Passage shown:
┌──
The implications of Sharia Law for Expatriates

Many Muslim countries are growing exponentially as expatriate hubs, such as the United Arab Emirates, Qatar, Bahrain and Oman. In the United Arab Emirates, the expatriate population significantly outweighs the local Emirati population.  Whilst these countries are modern and contemporary in many ways, the local laws reflect culture and tradition and are based on Islamic Sharia. Many expatriates move abroad oblivious to the fact that they are subject to the laws of the country in which they are living.

Recent family cases involving expatriates in the UAE have flooded the press, and have highlighted the need for advice to be made readily available to expatriates at an early stage, so that appropriate agreements or safeguards can be put in place prior to a dispute.
└──
Dataset extract:
┌──
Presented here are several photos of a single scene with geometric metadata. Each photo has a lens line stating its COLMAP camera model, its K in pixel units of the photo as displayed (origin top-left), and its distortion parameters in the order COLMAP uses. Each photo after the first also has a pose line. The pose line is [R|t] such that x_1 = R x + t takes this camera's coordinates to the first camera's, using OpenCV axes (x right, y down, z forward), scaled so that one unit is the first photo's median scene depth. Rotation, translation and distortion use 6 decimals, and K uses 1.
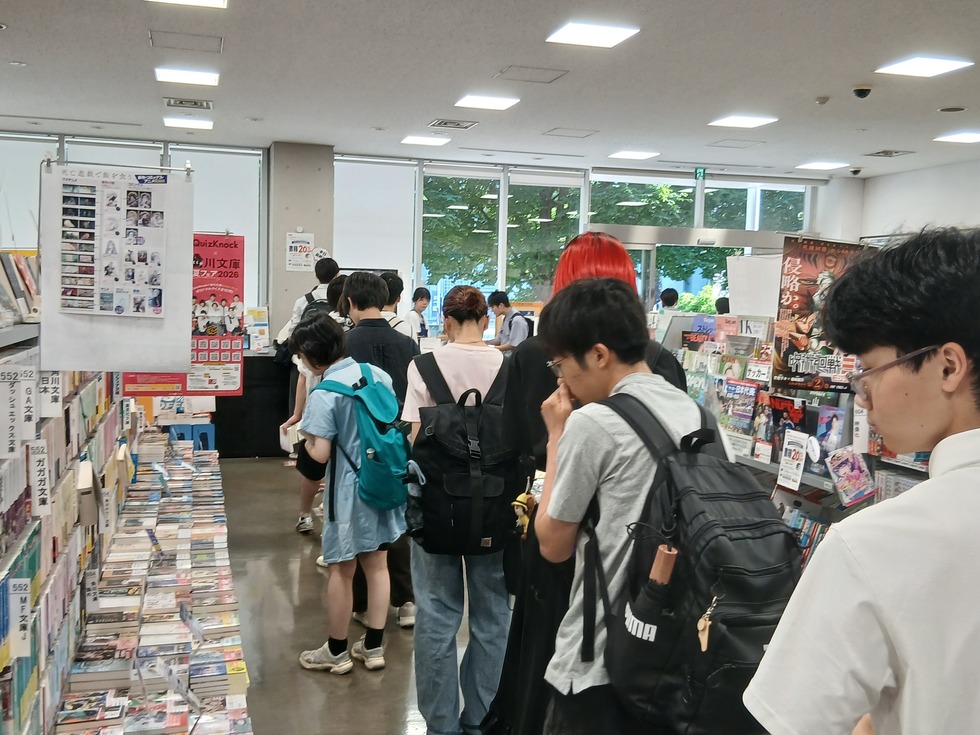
└──
Exercise 1:
Set down, word for word, the part of the passage on Sharia law for expatriates that opens with the words containing "The implications of" and closes with "to a dispute.".
Exercise 2:
According to the passage on Sharia law for expatriates, in which country does the expatriate population significantly outweigh the local population?
Exercise 3:
Continue the passage on Sharia law for expatriates from the point at which it stops.

Output 1:
The implications of Sharia Law for Expatriates

Many Muslim countries are growing exponentially as expatriate hubs, such as the United Arab Emirates, Qatar, Bahrain and Oman. In the United Arab Emirates, the expatriate population significantly outweighs the local Emirati population.  Whilst these countries are modern and contemporary in many ways, the local laws reflect culture and tradition and are based on Islamic Sharia. Many expatriates move abroad oblivious to the fact that they are subject to the laws of the country in which they are living.

Recent family cases involving expatriates in the UAE have flooded the press, and have highlighted the need for advice to be made readily available to expatriates at an early stage, so that appropriate agreements or safeguards can be put in place prior to a dispute.

Output 2:
The United Arab Emirates.

Output 3:
In the UAE, it is possible for non-Muslim expatriates to ask for the laws of their home countries to be applied by the courts of the UAE. However in practice foreign laws are rarely applied for contested court applications. A Judge has discretion as to whether foreign laws should be applied, and will apply the local UAE laws where foreign laws cannot be readily interpreted.  All foreign laws to be applied need to be translated in to Arabic before being put before the court (statutory and case law provisions). This is an onerous and costly task, carrying a risk that the true meaning of the laws is lost in translation. Foreign laws cannot be applied where the parties are of dual nationality.

Commonly expatriates will not have jurisdiction to deal with children matters in the court of their home countries, and have no option but to use the legal system of the country in which they are now resident. In the event of a dispute, expatriates are often surprised that the local laws apply to them.

Below I will set out some key considerations for expatriates living in the Middle East.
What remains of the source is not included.